== Exercise details ==
Please repeat, line for line and without changes, the text read from each of the rows below, leaving out the pictures.

== Extracted entries ==
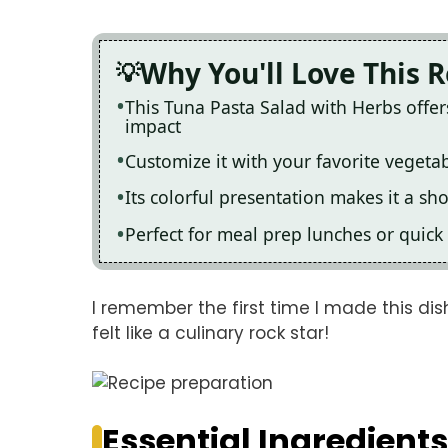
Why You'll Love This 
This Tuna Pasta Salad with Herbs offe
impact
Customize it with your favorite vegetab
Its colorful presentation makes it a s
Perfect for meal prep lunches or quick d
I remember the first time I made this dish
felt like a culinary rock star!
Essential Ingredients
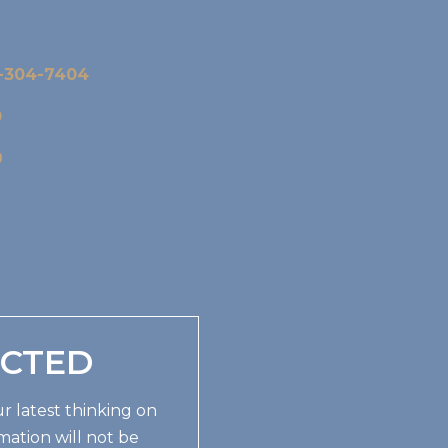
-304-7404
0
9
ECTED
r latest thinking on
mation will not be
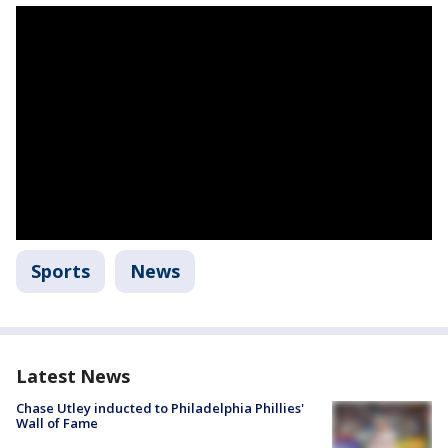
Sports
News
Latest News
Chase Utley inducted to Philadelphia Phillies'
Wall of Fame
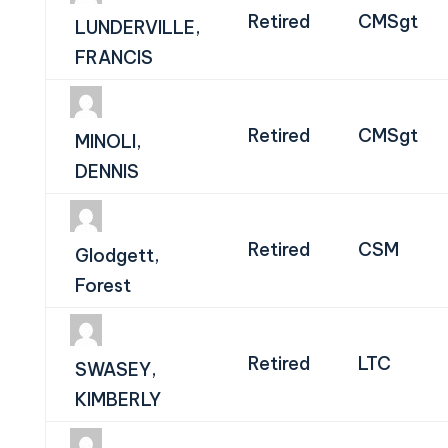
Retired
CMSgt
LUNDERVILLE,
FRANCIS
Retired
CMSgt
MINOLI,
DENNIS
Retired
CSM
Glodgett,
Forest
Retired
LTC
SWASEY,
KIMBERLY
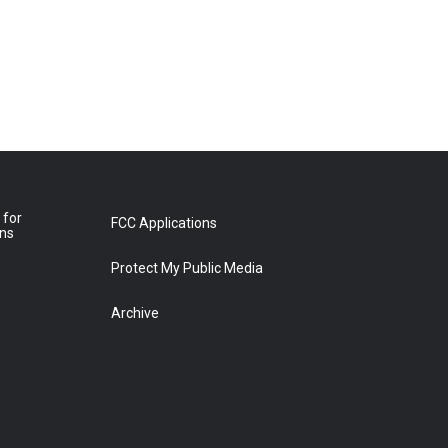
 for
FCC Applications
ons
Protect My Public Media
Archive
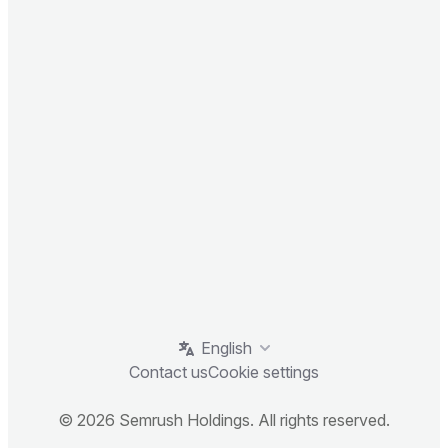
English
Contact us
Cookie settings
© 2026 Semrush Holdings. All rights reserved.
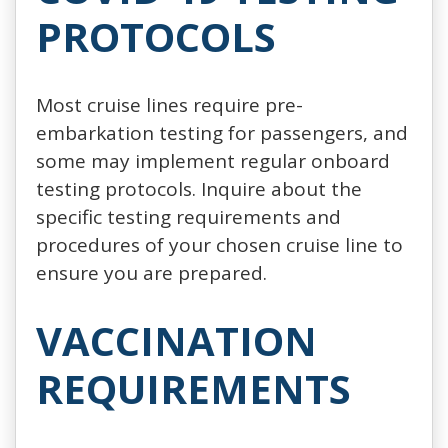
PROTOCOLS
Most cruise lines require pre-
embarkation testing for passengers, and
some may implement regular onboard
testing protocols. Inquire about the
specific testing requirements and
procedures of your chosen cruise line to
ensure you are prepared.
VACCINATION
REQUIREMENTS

== Answer area ==
Why You'll Love This 
This Tuna Pasta Salad with Herbs offe
impact
Customize it with your favorite vegetab
Its colorful presentation makes it a s
Perfect for meal prep lunches or quick d
I remember the first time I made this dish
felt like a culinary rock star!
Essential Ingredients
-304-7404
0
9
ECTED
r latest thinking on
mation will not be
Sports
News
Latest News
Chase Utley inducted to Philadelphia Phillies'
Wall of Fame
Retired
CMSgt
LUNDERVILLE,
FRANCIS
Retired
CMSgt
MINOLI,
DENNIS
Retired
CSM
Glodgett,
Forest
Retired
LTC
SWASEY,
KIMBERLY
 for
FCC Applications
ons
Protect My Public Media
Archive
English
Contact us
Cookie settings
© 2026 Semrush Holdings. All rights reserved.
PROTOCOLS
Most cruise lines require pre-
embarkation testing for passengers, and
some may implement regular onboard
testing protocols. Inquire about the
specific testing requirements and
procedures of your chosen cruise line to
ensure you are prepared.
VACCINATION
REQUIREMENTS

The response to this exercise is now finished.